This section describes the most easily configured methods for distributing data to multiple child servers.
Mirror Mode. Configure identical child servers for failover and load balancing.
Simple Distribution Mode. Distribute content between multiple servers.
DistributeSendMinimal. Distribute content between multiple servers, and send only the minimal content that each child server needs to index and deduplicate.
Batch Mode. Distribute content between multiple servers by alternating the server that receives data.
In mirror mode, DIH copies all index actions to all child servers, to produce multiple identical copies of the index.
Advantages:
This method is useful for failover and load balancing.
DIH does not parse the document data, which means you can use the PreserveDREADD setting to send the original index action on to the child servers, reducing the network load.
Disadvantages:
This method does not distribute the data between multiple servers.
You can often eliminate mirror mode from a tiered architecture by using server groups.
In this method, mirror mode is turned off, but no other distribution options are turned on.
DIH copies all index actions to all child servers, but modifies the add actions so that each child server indexes only a portion of the documents. The child server does not index the other documents, but it does use them to deduplicate with existing content, according to your KillDuplicates options.
Advantages:
You can remove duplicates according to the content of any field.
You can add children at any time.
DIH does not parse the document data, which means you can use the PreserveDREADD setting to send the original index action on to the child servers, reducing the network load.
You can weight child servers, or specify that a child server must only update existing documents (UpdateOnly
mode).
You can automatically treat servers that have reached a configured number of documents as UpdateOnly
, and optionally choose to fill up a fixed number of servers at a time (rather than spreading data evenly across all non-full servers).
You can use redistribution options to index only to child servers that are active.
When IDOL Server redistributes actions, normal deduplication might not occur.
Disadvantages:
You cannot use deduplication methods that keep the existing document.

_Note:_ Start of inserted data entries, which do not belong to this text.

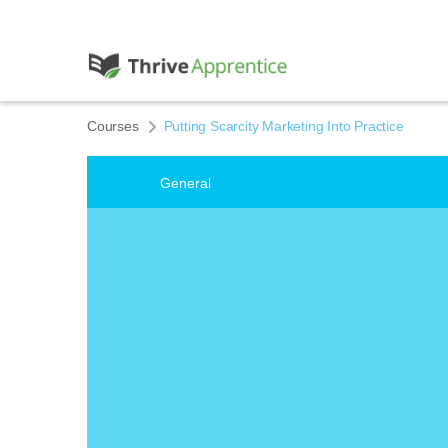
Courses
Putting Scarcity Marketing Into Practice
General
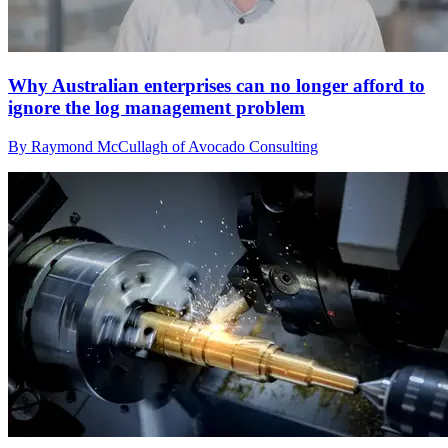
Why Australian enterprises can no longer afford to
ignore the log management problem
By Raymond McCullagh of Avocado Consulting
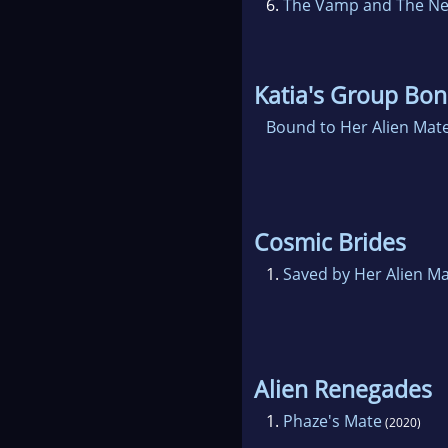
6.
The Vamp and The N
Katia's Group Bo
Bound to Her Alien Mat
Cosmic Brides
1.
Saved by Her Alien M
Alien Renegades
1.
Phaze's Mate
(2020)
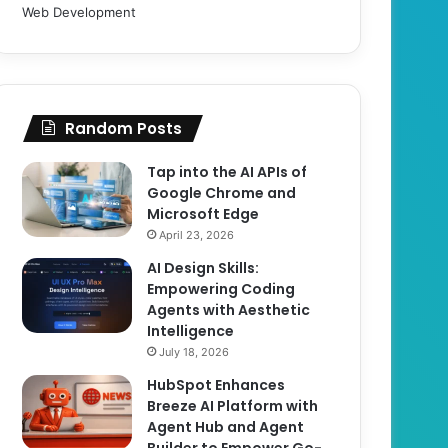
Web Development
Random Posts
Tap into the AI APIs of
Google Chrome and
Microsoft Edge
April 23, 2026
AI Design Skills:
Empowering Coding
Agents with Aesthetic
Intelligence
July 18, 2026
HubSpot Enhances
Breeze AI Platform with
Agent Hub and Agent
Builder to Empower Go-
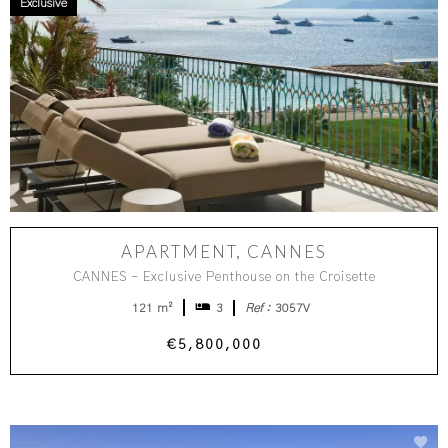
Exclusive
APARTMENT, CANNES
CANNES - Exclusive Penthouse on the Croisette
121 m²
3
Ref :
3057V
€5,800,000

By default, DIH posts the entire data file to every child server, which might be a potential network or I/O bottleneck.
In DistributeSendMinimal
mode, DIH distributes documents in the same way as Simple distribution mode. Each server receives a modified add index action that instructs it to index only a portion of the documents received. However, unlike Simple mode, DIH parses and modifies the data that it sends to the child servers. For documents that the child server must index, it sends the full text of the document. For all other documents, DIH sends only a minimal representation, which contains only the reference fields that the server must use to remove any existing documents that are now duplicates.
Advantages:
There is a large potential saving on the volume of data that DIH sends to its child servers, compared to simple distribution mode.
Most features of the simple distribution mode are still available, such as weighting, respect child fullness, and UpdateOnly
child server mode (see the disadvantages section for exceptions).
Disadvantages:
The DIH has increased requirements for processor and temporary disk space when it prepares the per-child copies of incoming data.
The PreserveDREADD
option is not available.
In batch mode, add index actions are rotated between child servers, so that each action goes to a single child server.
Advantages:
This mode is the most lightweight distribution mode. DIH does not parse any data, and all data is streamed to a single child server.

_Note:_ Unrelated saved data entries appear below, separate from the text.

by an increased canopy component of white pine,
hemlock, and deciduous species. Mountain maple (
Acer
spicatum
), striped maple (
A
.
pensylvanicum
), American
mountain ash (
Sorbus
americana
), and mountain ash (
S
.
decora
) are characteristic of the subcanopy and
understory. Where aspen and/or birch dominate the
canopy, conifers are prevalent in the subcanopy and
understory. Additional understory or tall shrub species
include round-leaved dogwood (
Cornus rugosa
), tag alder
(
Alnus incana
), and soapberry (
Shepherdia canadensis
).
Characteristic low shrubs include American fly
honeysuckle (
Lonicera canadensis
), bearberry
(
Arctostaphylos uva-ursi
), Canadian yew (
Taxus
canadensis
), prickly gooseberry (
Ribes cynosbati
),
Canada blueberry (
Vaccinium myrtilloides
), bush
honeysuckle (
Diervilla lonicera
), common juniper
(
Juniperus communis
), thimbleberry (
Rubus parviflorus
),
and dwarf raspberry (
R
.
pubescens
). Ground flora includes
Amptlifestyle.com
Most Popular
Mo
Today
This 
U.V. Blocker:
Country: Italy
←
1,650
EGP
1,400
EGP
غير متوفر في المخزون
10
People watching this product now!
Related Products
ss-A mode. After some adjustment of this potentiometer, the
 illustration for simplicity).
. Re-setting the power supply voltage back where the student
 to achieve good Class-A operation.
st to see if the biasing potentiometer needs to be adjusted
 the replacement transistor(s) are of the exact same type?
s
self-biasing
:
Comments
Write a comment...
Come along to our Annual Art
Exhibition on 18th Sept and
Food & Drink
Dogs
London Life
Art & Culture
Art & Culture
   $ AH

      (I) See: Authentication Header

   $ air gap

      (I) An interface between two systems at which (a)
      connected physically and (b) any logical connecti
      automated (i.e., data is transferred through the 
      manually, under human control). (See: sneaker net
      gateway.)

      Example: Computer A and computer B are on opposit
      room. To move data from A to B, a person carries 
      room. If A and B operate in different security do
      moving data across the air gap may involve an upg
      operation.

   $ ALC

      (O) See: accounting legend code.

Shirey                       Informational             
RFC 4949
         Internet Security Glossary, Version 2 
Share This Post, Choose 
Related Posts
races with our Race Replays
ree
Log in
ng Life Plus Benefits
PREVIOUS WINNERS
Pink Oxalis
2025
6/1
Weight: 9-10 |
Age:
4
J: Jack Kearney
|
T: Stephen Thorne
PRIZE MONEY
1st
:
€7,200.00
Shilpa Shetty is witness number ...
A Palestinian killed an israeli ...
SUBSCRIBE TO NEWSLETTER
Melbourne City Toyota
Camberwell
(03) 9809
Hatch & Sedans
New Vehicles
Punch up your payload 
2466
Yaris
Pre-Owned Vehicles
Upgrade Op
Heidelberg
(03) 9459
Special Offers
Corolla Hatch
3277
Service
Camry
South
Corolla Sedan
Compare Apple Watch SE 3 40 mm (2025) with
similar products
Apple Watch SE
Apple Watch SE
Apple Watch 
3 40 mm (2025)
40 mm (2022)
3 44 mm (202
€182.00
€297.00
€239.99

DIH does not parse the document data, which means you can use the PreserveDREADD setting to send the original index action on to the child servers, reducing the network load.

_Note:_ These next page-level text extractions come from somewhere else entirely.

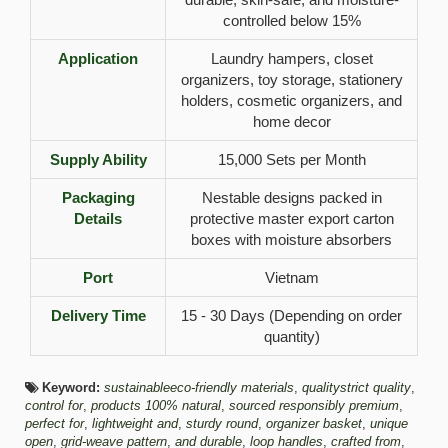
controlled below 15%
Application
Laundry hampers, closet
organizers, toy storage, stationery
holders, cosmetic organizers, and
home decor
Supply Ability
15,000 Sets per Month
Packaging
Nestable designs packed in
Details
protective master export carton
boxes with moisture absorbers
Port
Vietnam
Delivery Time
15 - 30 Days (Depending on order
quantity)
Keyword:
sustainableeco-friendly materials
,
qualitystrict quality
,
control for
,
products 100% natural
,
sourced responsibly premium
,
perfect for
,
lightweight and
,
sturdy round
,
organizer basket
,
unique
open
,
grid-weave pattern
,
and durable
,
loop handles
,
crafted from
,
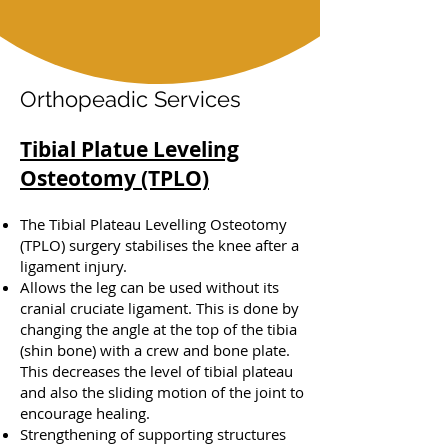
Orthopeadic Services
Tibial Platue Leveling
Osteotomy (TPLO)
The Tibial Plateau Levelling Osteotomy
(TPLO) surgery stabilises the knee after a
ligament injury.
Allows the leg can be used without its
cranial cruciate ligament. This is done by
changing the angle at the top of the tibia
(shin bone) with a crew and bone plate.
This decreases the level of tibial plateau
and also the sliding motion of the joint to
encourage healing.
Strengthening of supporting structures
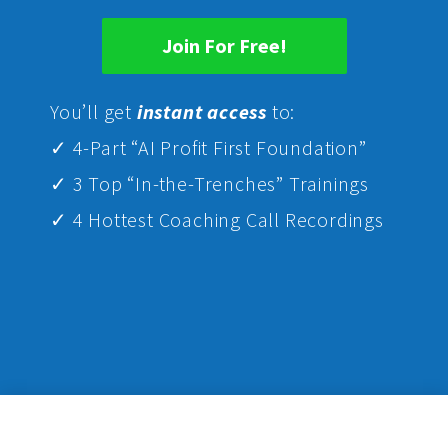
Join For Free!
Yo
u’ll get
instant access
to:
✓ 4-Part “AI Profit First Foundation”
✓ 3 Top “In-the-Trenches” Trainings
✓ 4 Hottest Coaching Call Recordings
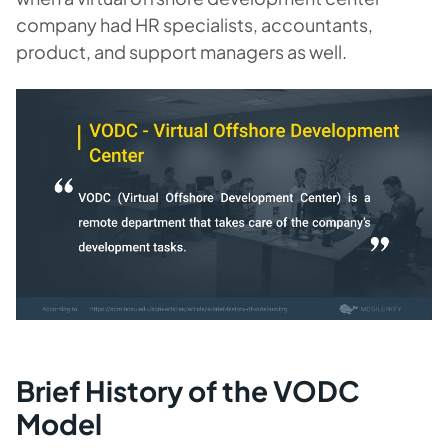
company had HR specialists, accountants,
product, and support managers as well.
Brief History of the VODC
Model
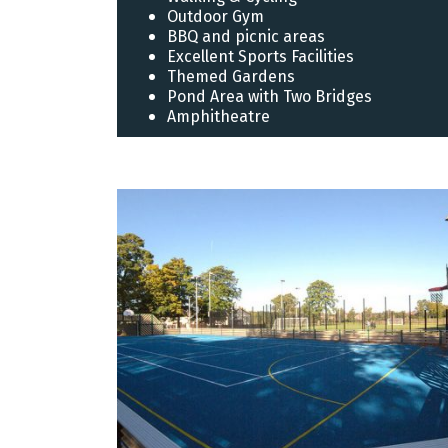
Outdoor Gym
BBQ and picnic areas
Excellent Sports Facilities
Themed Gardens
Pond Area with Two Bridges
Amphitheatre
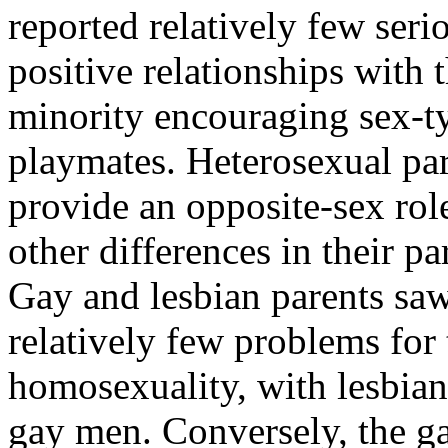
reported relatively few ser
positive relationships with 
minority encouraging sex-ty
playmates. Heterosexual par
provide an opposite-sex role
other differences in their p
Gay and lesbian parents saw
relatively few problems for t
homosexuality, with lesbian
gay men. Conversely, the ga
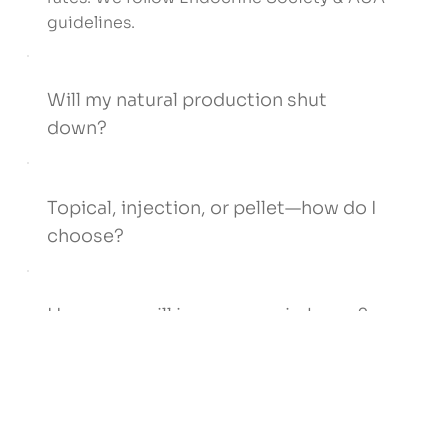
guidelines.
Will my natural production shut
down?
Topical, injection, or pellet—how do I
choose?
How soon will insurance reimburse?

You can allocate documents according to how full the child servers are, or specify that a child server must only update existing documents.
You can use redistribution options to index only to child servers that are active.
When IDOL Server redistributes actions, you cannot deduplicate.
Disadvantages:
You cannot deduplicate documents across all your servers.
This method might be unsuitable if you index documents infrequently, or in particularly large batches of widely differing sizes. In these cases, data might not be evenly spread.
|